+++ Input data +++
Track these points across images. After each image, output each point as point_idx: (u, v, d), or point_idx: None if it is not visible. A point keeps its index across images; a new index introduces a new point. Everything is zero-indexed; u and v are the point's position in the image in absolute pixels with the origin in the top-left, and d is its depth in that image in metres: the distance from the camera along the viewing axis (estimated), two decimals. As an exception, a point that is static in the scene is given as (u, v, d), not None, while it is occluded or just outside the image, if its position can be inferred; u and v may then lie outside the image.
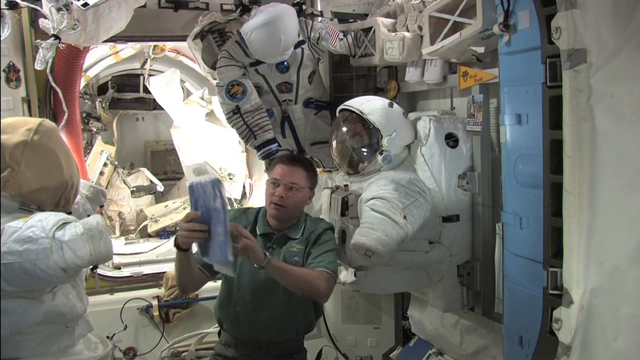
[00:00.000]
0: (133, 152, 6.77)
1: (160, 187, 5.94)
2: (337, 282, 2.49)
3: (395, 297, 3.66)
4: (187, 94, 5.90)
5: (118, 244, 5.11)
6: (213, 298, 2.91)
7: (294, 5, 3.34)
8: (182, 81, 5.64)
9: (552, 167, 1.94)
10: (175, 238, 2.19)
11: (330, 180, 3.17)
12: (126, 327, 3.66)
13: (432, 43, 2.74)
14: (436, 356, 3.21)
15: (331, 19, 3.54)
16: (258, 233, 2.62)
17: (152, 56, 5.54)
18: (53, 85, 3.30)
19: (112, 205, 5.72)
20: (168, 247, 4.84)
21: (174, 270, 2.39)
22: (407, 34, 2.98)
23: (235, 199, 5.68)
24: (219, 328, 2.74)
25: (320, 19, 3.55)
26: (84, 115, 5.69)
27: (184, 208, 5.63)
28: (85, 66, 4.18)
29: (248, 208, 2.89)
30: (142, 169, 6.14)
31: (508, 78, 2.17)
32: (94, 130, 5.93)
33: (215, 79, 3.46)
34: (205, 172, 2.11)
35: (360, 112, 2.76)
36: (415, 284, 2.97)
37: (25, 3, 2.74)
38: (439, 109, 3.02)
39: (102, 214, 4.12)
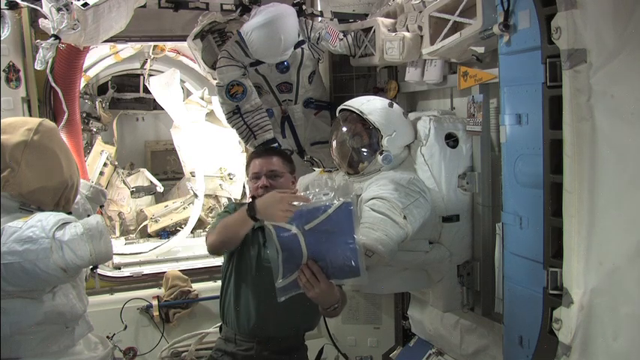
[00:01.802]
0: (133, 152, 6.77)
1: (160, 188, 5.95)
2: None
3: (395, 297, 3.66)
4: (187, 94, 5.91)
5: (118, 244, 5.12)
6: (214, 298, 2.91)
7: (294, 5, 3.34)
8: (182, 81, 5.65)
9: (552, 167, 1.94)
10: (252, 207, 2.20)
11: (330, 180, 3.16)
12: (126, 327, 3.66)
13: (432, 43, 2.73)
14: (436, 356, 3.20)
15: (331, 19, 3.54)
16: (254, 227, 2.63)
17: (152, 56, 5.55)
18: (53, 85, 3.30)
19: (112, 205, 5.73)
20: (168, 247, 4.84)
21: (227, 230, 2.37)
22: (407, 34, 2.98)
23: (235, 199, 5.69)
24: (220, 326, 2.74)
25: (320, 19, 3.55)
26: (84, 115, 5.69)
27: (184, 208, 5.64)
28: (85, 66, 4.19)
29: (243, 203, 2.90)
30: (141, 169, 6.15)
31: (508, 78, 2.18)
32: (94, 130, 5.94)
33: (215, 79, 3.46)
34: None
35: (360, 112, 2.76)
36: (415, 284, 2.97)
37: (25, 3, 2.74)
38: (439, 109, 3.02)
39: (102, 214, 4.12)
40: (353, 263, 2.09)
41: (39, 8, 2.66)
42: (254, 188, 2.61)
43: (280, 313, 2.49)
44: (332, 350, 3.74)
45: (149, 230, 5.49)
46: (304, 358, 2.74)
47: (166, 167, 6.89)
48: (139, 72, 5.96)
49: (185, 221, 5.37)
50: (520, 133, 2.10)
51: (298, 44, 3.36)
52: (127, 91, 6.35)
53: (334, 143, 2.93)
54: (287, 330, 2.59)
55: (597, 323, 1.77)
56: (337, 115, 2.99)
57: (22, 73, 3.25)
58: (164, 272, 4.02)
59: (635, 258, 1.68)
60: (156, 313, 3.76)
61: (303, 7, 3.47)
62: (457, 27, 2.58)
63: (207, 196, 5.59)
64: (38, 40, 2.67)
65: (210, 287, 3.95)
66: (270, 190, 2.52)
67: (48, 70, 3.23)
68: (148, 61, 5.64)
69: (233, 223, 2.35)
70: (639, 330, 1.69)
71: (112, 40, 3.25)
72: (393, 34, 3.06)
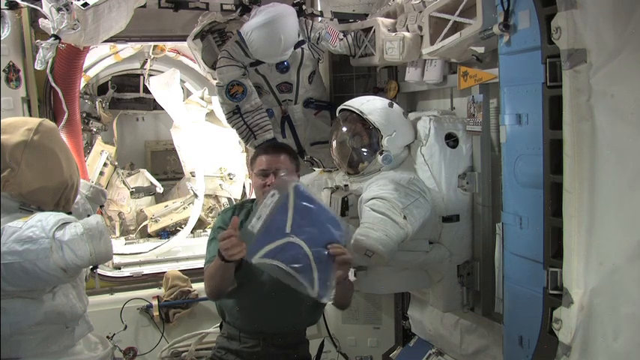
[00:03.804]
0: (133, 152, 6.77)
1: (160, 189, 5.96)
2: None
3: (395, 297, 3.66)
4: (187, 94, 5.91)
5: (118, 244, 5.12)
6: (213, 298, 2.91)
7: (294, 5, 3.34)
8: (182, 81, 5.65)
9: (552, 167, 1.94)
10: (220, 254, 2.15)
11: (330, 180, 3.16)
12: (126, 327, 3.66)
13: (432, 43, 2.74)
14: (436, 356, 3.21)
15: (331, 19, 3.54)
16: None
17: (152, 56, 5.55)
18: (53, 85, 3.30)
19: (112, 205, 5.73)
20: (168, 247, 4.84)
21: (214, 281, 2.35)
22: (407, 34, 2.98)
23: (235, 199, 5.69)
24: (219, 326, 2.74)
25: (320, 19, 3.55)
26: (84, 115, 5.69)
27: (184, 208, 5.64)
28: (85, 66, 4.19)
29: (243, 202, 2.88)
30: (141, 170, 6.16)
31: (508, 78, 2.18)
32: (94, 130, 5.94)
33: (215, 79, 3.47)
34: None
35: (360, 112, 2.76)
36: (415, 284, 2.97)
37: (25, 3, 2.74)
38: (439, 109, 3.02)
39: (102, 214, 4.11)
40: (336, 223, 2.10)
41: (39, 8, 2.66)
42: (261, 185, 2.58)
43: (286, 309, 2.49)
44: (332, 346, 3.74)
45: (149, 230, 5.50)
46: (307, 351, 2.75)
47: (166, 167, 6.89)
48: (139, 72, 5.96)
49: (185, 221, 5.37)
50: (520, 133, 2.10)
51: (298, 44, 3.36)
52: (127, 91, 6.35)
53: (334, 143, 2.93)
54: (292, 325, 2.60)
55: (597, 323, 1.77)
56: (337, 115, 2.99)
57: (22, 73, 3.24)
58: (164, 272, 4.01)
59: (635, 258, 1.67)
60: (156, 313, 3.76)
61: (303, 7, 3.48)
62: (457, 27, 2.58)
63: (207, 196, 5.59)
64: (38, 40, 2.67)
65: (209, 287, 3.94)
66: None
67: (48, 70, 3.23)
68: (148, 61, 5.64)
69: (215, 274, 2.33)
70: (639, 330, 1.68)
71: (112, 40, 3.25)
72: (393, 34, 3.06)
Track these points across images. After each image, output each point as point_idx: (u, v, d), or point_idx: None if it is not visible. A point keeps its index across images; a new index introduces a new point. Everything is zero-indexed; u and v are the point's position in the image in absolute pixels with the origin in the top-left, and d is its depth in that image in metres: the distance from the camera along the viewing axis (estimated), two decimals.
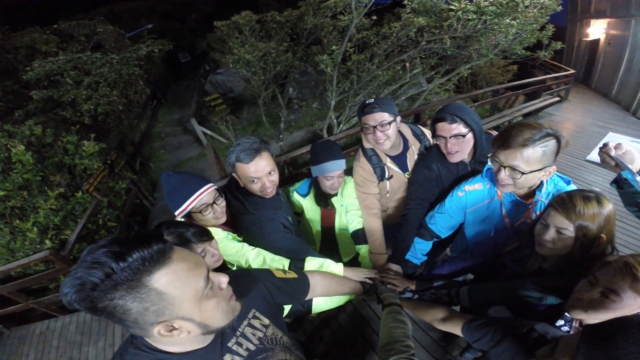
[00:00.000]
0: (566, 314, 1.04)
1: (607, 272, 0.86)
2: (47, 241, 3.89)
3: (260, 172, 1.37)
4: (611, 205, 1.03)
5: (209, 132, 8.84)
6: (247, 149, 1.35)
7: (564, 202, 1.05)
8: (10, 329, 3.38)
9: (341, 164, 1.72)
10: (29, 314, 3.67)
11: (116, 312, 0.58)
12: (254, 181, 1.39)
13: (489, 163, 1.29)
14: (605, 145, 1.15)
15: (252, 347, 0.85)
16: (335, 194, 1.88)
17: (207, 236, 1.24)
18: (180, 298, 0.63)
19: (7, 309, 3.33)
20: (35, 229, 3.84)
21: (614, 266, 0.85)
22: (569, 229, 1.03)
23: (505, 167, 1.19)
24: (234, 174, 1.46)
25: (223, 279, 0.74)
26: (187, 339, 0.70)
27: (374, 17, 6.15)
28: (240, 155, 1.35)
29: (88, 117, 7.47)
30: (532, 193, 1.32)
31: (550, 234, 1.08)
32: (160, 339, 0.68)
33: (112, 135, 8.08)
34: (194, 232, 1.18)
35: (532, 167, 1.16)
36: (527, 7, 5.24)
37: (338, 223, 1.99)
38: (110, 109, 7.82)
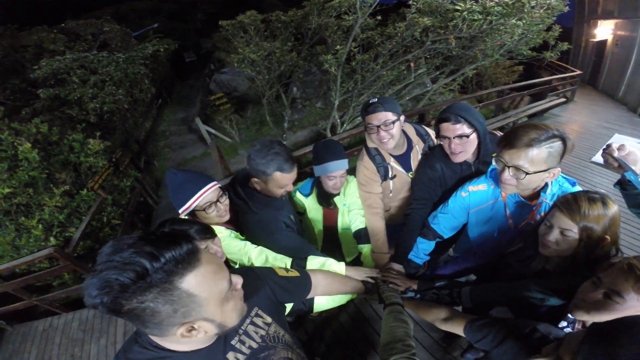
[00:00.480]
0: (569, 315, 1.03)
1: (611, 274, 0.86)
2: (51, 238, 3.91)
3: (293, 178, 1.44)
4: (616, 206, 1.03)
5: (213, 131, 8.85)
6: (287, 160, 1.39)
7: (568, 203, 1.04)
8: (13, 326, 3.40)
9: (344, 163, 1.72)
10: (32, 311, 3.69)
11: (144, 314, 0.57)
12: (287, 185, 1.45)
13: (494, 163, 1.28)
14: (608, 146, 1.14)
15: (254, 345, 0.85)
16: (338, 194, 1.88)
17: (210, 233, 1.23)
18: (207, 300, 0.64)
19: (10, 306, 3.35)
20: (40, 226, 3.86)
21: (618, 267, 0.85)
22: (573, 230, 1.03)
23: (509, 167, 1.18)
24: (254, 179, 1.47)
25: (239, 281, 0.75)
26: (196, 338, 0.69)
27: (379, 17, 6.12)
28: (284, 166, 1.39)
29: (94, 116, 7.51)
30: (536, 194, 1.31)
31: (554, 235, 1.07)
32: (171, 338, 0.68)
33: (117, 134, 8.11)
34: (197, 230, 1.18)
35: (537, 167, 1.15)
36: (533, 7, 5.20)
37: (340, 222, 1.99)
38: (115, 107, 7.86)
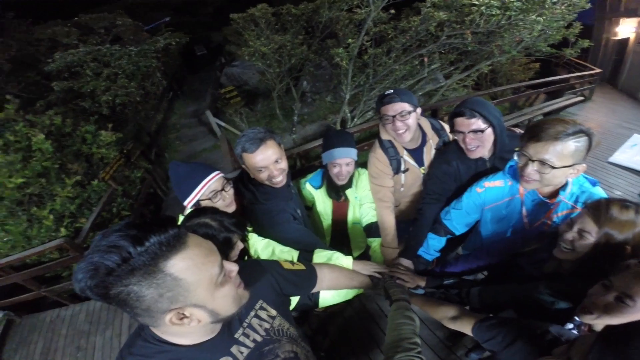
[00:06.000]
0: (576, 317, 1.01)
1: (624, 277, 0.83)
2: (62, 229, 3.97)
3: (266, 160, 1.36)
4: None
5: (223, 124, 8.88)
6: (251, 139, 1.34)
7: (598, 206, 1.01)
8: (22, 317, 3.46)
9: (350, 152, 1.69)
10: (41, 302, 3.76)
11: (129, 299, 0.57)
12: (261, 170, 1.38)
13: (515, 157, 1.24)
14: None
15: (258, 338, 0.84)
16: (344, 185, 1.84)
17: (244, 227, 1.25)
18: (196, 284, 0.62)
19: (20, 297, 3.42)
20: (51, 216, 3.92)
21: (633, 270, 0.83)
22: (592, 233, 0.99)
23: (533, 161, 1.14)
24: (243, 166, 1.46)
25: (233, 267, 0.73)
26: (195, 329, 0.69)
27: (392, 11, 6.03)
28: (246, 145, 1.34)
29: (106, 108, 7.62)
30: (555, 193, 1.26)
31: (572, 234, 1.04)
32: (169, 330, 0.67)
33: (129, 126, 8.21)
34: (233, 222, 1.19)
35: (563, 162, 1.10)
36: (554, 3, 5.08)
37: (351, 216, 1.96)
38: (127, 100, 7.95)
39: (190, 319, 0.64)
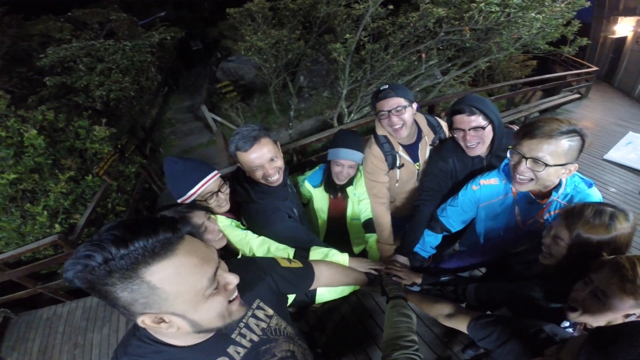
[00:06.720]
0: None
+++
Omit all pictures and write out, exactly, only the lines from the line containing "21: (614, 266, 0.85)" through the last line of the entries above.

:: Response ::
21: (614, 266, 0.85)
22: (569, 229, 1.03)
23: (505, 167, 1.19)
24: (234, 174, 1.46)
25: (223, 279, 0.74)
26: (187, 339, 0.70)
27: (374, 17, 6.15)
28: (240, 155, 1.35)
29: (88, 117, 7.47)
30: (532, 193, 1.32)
31: (550, 234, 1.08)
32: (160, 339, 0.68)
33: (112, 135, 8.08)
34: (194, 232, 1.18)
35: (532, 167, 1.16)
36: (527, 7, 5.24)
37: (338, 223, 1.99)
38: (110, 109, 7.82)
[00:00.480]
0: (569, 315, 1.03)
1: (611, 274, 0.86)
2: (51, 238, 3.91)
3: (293, 178, 1.44)
4: (616, 206, 1.03)
5: (213, 131, 8.85)
6: (287, 160, 1.39)
7: (568, 203, 1.04)
8: (13, 326, 3.40)
9: (344, 163, 1.72)
10: (32, 311, 3.69)
11: (144, 314, 0.57)
12: (287, 185, 1.45)
13: (494, 163, 1.28)
14: (608, 146, 1.14)
15: (254, 345, 0.85)
16: (338, 194, 1.88)
17: (210, 233, 1.23)
18: (207, 300, 0.64)
19: (10, 306, 3.35)
20: (40, 226, 3.86)
21: (618, 267, 0.85)
22: (573, 230, 1.03)
23: (509, 167, 1.18)
24: (254, 179, 1.47)
25: (239, 281, 0.75)
26: (196, 338, 0.69)
27: (379, 17, 6.12)
28: (284, 166, 1.39)
29: (94, 116, 7.51)
30: (536, 194, 1.31)
31: (554, 235, 1.07)
32: (171, 338, 0.68)
33: (117, 134, 8.11)
34: (197, 230, 1.18)
35: (537, 167, 1.15)
36: (533, 7, 5.20)
37: (340, 222, 1.99)
38: (115, 107, 7.86)
[00:06.000]
0: (576, 317, 1.01)
1: (624, 277, 0.83)
2: (62, 229, 3.97)
3: (266, 160, 1.36)
4: None
5: (223, 124, 8.88)
6: (251, 139, 1.34)
7: (598, 206, 1.01)
8: (22, 317, 3.46)
9: (350, 152, 1.69)
10: (41, 302, 3.76)
11: (129, 299, 0.57)
12: (261, 170, 1.38)
13: (515, 157, 1.24)
14: None
15: (258, 338, 0.84)
16: (344, 185, 1.84)
17: (244, 227, 1.25)
18: (196, 284, 0.62)
19: (20, 297, 3.42)
20: (51, 216, 3.92)
21: (633, 270, 0.83)
22: (592, 233, 0.99)
23: (533, 161, 1.14)
24: (243, 166, 1.46)
25: (233, 267, 0.73)
26: (195, 329, 0.69)
27: (392, 11, 6.03)
28: (246, 145, 1.34)
29: (106, 108, 7.62)
30: (555, 193, 1.26)
31: (572, 234, 1.04)
32: (169, 330, 0.67)
33: (129, 126, 8.21)
34: (233, 222, 1.19)
35: (563, 162, 1.10)
36: (554, 3, 5.08)
37: (351, 216, 1.96)
38: (127, 100, 7.95)
39: (190, 319, 0.64)
[00:06.720]
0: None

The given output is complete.